Azerbaijan’s State Oil Fund increased investment in emerging markets and lower-rated bonds last year to boost returns as the Caspian Sea nation cut crude production for a third year.
The fund raised its emerging-markets holdings to about 14 percent in 2012 from 9.5 percent the year before, the Baku-based Sofaz, as it’s known, said today on its website. The European Union remained the largest destination for its investments at the end of the year, it said.
Purchases of Turkish and Russian bonds contributed to a “significant rise” in debt holdings rated A or lower, Sofaz said. Investments in bonds with the highest AAA rating accounted for almost 33 percent of Sofaz’s holdings, down from 36 percent the previous year, and AA-rated notes fell to 11 percent from 14.3 percent in 2011, it said.

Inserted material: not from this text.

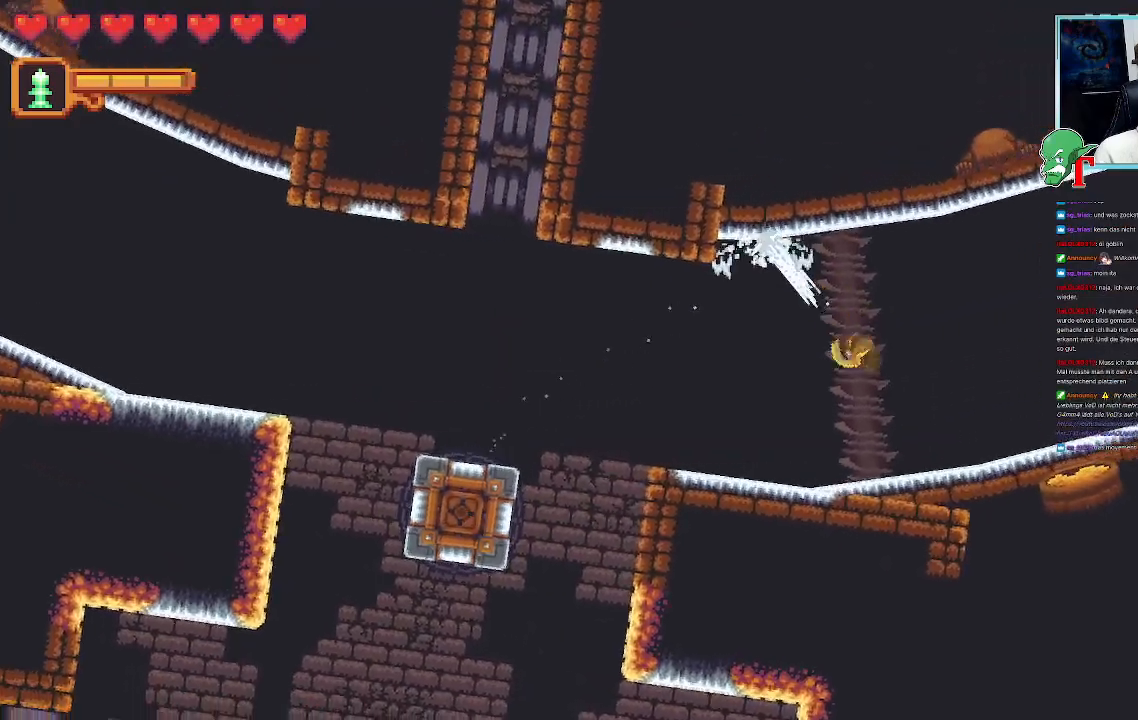
{"buttons": [], "left_stick": "down-right", "right_stick": "center", "events": [[67, "left_stick", "up-right"], [420, "left_stick", "down-right"]]}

Sofaz, established in 1999 to manage income from the sale of oil and natural gas, had $34.7 billion of assets as of July 1, an increase of 1.6 percent from the end of last year, it said today in an e-mailed statement. The assets are equivalent to almost 50 percent of the nation’s economy.
The fund started investing in gold, real estate, Australian dollars, Russian rubles and Turkish lira last year to diversify its holdings. Sofaz has bought 22.4 tons of gold as of July 1, according to the statement.
The third-largest oil producer in the former Soviet Union after Russia and Kazakhstan has cut production since 2010 when output peaked at 51 million metric tons. Azerbaijan pumped 43 million tons of oil last year, down from 46 million tons in 2011.